Here at the Nook, from october to march, monday is soup night. To get better from the weekend, to be warm, to console ourselves from “the monday”, and because we like ’em.
Up untill now we had the habit of buying those pre-made soups that came in cartons at the supermarket, heat them up and add a couple of croutons, and bon appetit.
We also made our own classification: regular “purees” were still too chewy for us, velvet creams were just fine (soups with chunks… we don’t like those!).
But then you hear people talking about “Asparagus cream” or “veloutée de ma mère”, “velvet cream of the most velvety velvet creamy cream” and so on and you start thinking that cooking yourself one of those is possible only after you’ve attended several years at the Cordon Bleu in Paris.
So I decided to give it a try.
Since I’m very humble.
Then I started googling for velvet cream soup made with leek, with zucchini, with broccoli (these are, more or lesse, the vegetables that I buy most of the time). And that’s when I discovered a great thing: all the velvet creams are made the same way.
Well, more or less, there are a couple of differences here and there, but the basic theory it’s always the same:
sear the vegetables you want
add some starch
cook with broth
When it comes at starch different recipes use corn starch or potato starch, powdered, some use boiled rice or others simply potatoes. I choose potatoes (so they stop sprouting in the cabinet with the onions) because to me it’s the easiest and yummiest option.
Basically here’s how you do it: warm up some oil, sear the onions (more or less onions, depends on how much you like them), sear your vegetables and your potatoes (I go for a 50/50 ratio), sear it briefly they don’t need to turn brown, and cover with broth (I use cubes).
Cover everything by half an inch with broth, this should do, but anyway keep some hot broth at hand, you’ll never know if your cream turns up a little bit too dense (you’ll want to add hot broth to make it a little bit more runny ;)).
Add salt and pepper and whatever spice/herb you might want to add.
Then, when the vegetables are done and soft (I usually try to fork a piece of potato, if it mashes it’s done), mix it with an immersion mixer straight in your pot then serve it.

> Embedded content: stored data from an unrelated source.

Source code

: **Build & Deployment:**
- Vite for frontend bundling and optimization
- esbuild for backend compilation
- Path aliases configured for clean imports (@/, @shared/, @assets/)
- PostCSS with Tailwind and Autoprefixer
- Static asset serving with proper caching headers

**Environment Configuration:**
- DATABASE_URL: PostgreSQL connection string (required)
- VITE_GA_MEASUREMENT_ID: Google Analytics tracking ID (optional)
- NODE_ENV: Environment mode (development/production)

If you want to be cool add a tiny bit of raw oil, sprinkle some pepper and add a couple of croutons. Smitten!
Now that you know how to do it, here are the doses for my zucchini and lemon-y-thyme for two:
– a half onion, chopped finely
– two zucchini, chopped roughly
– two small potatoes, chopped roughly
– a cube to make vegetable stock in a pot with quite some water (or if you make your own stock it will turn out even tastier)
– a pinch of salt
– two pinches of lemon-y-thyme, dried and reduced to powder
– two spoons of oil to sautée the onions etc.
Enjoy. No, really, it IS good! If the years ago someone had told me “When you’ll grow up you’ll cook your own soups and you will like them” I would have laughed hard in their faces, with a lot of sarcasm. But it is good indeed (I turned old).
io la “vellutata” la faccio spedy e superscarna :
acqua a bollire con pezzettini (piccoli) di patata + pezzettini di zucchina
lessare x 15/20 minuti
frullare con il minipimer (che è poi il segreto x la vellutata)
aggiungere grana grattuggiato (invecchiato 20/36 mesi così contiene anche poco lattosio)
se uno vuole esagerare ci mette un po’ di sale e un filo di olio (ma secondo mè non servono)
mettere nel piatto lasciare intiepidire et voilat !!!
ti assicuro che è buona buona
Sembra buona anche così!
Effettivamente l’abbinata minipimer+patate è il vero segreto delle vellutate. (E se le verdure le tagli tutte piccoline piccoline cuociono pure in pochissimo tempo).
La versione della mia amica Chiara invece era soffritto di cipolla, rosolare solo zucchine, coprire con acqua normale, aggiungere un sacco di timo e poi quand’è cotto frullare.
Penso esistano centomila varianti, tutte buone!!!